→ **WHAT YOU NEED TO DO**
A verbatim transcript of the lines below, starting at the first and ending with the one that holds "Problemy upravlenija ustojchivost'ju", is what should be produced.

[DATA PROVIDED Boundary: Start]

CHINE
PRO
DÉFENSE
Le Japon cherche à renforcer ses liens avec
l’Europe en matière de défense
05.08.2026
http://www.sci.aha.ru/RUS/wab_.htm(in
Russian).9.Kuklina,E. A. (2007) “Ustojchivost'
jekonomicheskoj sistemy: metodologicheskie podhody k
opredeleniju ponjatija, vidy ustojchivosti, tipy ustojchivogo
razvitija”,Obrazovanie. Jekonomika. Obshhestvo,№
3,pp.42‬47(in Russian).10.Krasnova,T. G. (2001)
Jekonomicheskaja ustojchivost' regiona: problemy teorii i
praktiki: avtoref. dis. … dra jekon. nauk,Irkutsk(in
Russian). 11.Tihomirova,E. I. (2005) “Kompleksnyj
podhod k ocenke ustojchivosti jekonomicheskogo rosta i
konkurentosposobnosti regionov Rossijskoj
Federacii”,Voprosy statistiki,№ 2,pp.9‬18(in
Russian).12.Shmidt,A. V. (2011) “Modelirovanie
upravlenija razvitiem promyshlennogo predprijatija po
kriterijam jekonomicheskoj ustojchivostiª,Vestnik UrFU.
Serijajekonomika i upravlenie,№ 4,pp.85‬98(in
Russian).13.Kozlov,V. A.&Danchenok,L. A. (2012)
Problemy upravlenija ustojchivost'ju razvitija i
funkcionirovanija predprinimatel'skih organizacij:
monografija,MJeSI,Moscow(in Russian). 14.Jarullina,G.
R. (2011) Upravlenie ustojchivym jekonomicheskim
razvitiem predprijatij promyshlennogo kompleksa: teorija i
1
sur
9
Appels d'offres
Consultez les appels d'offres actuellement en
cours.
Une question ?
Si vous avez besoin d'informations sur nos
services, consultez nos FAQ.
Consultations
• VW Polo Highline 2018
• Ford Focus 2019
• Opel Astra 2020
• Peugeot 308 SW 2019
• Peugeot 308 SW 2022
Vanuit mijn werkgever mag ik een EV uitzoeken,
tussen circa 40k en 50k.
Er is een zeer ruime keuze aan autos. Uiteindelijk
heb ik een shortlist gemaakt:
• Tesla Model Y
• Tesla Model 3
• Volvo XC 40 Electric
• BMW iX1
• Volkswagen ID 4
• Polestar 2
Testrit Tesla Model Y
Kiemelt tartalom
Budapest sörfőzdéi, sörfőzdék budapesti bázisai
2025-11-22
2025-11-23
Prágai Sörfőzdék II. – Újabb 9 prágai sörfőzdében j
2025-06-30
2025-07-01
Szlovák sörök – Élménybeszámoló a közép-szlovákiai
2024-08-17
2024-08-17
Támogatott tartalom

[DATA PROVIDED Boundary: End]

→ **FINISHED EXERCISE**
CHINE
PRO
DÉFENSE
Le Japon cherche à renforcer ses liens avec
l’Europe en matière de défense
05.08.2026
http://www.sci.aha.ru/RUS/wab_.htm(in
Russian).9.Kuklina,E. A. (2007) “Ustojchivost'
jekonomicheskoj sistemy: metodologicheskie podhody k
opredeleniju ponjatija, vidy ustojchivosti, tipy ustojchivogo
razvitija”,Obrazovanie. Jekonomika. Obshhestvo,№
3,pp.42‬47(in Russian).10.Krasnova,T. G. (2001)
Jekonomicheskaja ustojchivost' regiona: problemy teorii i
praktiki: avtoref. dis. … dra jekon. nauk,Irkutsk(in
Russian). 11.Tihomirova,E. I. (2005) “Kompleksnyj
podhod k ocenke ustojchivosti jekonomicheskogo rosta i
konkurentosposobnosti regionov Rossijskoj
Federacii”,Voprosy statistiki,№ 2,pp.9‬18(in
Russian).12.Shmidt,A. V. (2011) “Modelirovanie
upravlenija razvitiem promyshlennogo predprijatija po
kriterijam jekonomicheskoj ustojchivostiª,Vestnik UrFU.
Serijajekonomika i upravlenie,№ 4,pp.85‬98(in
Russian).13.Kozlov,V. A.&Danchenok,L. A. (2012)
Problemy upravlenija ustojchivost'ju razvitija i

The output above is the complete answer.